__Provided text__

^^^^^^^^^^^^^^^^

While their export is only free for regular users, their import is free right away for everyone. The CSV import (which is the best I've found for any media tracking tool so far, probably a good role model even for a JSON import) is here: https://simkl.com/apps/import/csv/

@IgnisDa
Copy link
Owner

IgnisDa commented May 31, 2023

It would be great if you could share the entire export so that i could test this feature to the fullest.

This was referenced Jun 6, 2023
@IgnisDa
Copy link
Owner

IgnisDa commented Jun 9, 2023

@Mega-Volti should the json export be a file or an endpoint?

@Mega-Volti
Copy link
Author

Personally, I'd be perfectly happy with a file. The main use for the export would be backup/storage of data, so being able to save a file and put that somewhere safe is the main use case I had in mind.
I am not a web dev, though, so I have no idea whether an endpoint might enable other use cases that I'm currently not thinking of.

^^^^^^^^^^^^^^^^

__Work task 1__
List every date that appears in the thread.
__Work task 2__
In the thread, what does Mega-Volti give as the main use for the export?
__Work task 3__
Please echo the thread from "IgnisDa commented Jun" to "not thinking of.", inclusive.

__Scene geometry reasoning data__
^^^^^^^^^^^^^^^^

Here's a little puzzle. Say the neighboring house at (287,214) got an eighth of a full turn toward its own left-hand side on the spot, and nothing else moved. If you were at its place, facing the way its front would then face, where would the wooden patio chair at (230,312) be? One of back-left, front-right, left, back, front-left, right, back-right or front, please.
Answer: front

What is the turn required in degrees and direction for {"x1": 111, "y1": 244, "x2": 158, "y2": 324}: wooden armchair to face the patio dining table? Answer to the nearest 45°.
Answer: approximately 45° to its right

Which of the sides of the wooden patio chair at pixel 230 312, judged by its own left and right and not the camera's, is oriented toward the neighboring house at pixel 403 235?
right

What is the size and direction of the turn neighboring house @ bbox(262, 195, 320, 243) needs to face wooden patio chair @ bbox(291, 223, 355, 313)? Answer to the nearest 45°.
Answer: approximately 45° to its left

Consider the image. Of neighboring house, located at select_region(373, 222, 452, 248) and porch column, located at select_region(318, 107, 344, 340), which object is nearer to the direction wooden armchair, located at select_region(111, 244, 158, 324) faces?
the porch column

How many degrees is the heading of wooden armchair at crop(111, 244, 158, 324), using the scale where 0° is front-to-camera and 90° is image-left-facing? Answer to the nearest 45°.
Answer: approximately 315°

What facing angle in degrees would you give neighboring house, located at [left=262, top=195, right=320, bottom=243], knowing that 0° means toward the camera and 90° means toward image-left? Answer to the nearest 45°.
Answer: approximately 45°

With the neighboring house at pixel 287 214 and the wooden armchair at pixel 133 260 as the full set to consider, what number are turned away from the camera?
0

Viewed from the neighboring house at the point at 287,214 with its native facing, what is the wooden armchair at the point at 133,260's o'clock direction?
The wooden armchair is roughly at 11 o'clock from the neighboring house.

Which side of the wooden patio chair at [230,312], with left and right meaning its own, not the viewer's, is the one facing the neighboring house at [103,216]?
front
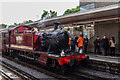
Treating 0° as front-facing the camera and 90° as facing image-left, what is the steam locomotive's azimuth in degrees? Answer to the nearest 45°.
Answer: approximately 315°

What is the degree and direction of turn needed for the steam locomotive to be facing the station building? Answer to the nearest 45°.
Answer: approximately 90° to its left
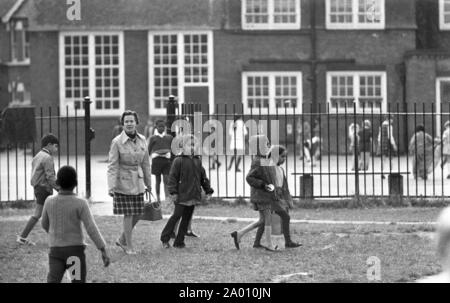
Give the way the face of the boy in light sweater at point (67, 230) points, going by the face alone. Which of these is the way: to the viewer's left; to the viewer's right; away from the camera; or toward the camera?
away from the camera

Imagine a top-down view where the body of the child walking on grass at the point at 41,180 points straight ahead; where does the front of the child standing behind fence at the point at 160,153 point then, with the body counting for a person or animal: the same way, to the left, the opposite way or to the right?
to the right

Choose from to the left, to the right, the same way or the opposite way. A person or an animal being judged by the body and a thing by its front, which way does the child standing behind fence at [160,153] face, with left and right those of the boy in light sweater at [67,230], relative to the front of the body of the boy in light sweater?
the opposite way

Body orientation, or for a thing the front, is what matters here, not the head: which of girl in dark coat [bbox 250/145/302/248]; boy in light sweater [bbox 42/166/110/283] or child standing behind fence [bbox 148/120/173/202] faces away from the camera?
the boy in light sweater

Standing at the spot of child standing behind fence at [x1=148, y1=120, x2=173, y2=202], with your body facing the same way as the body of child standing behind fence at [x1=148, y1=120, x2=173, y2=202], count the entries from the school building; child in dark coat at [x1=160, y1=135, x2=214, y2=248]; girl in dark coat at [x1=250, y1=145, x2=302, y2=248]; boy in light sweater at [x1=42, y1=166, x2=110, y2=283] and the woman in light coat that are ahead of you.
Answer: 4

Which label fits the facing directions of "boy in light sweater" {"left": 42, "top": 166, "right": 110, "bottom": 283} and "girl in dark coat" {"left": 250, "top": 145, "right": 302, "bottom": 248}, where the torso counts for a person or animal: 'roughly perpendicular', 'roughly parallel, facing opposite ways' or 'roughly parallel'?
roughly perpendicular

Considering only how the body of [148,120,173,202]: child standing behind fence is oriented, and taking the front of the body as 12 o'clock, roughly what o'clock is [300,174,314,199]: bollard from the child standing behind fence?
The bollard is roughly at 9 o'clock from the child standing behind fence.

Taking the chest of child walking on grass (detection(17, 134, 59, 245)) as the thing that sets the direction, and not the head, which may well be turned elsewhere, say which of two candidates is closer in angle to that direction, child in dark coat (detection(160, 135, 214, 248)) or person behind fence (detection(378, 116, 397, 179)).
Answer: the child in dark coat

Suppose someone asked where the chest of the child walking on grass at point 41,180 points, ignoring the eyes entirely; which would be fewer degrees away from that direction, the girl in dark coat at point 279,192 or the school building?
the girl in dark coat

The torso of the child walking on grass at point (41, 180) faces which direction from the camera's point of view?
to the viewer's right

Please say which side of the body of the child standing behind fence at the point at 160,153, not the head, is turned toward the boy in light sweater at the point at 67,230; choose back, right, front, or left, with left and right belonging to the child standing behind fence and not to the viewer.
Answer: front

^^^^^^^^^^^^^^^^

__Written answer 1__
May 31, 2023
Jun 6, 2023
Jun 9, 2023

__Written answer 2__
Backup/storage of data.

__Written answer 3__
IgnisDa commented Jun 9, 2023

@Mega-Volti should the json export be a file or an endpoint?

@Mega-Volti
Copy link
Author

Personally, I'd be perfectly happy with a file. The main use for the export would be backup/storage of data, so being able to save a file and put that somewhere safe is the main use case I had in mind.
I am not a web dev, though, so I have no idea whether an endpoint might enable other use cases that I'm currently not thinking of.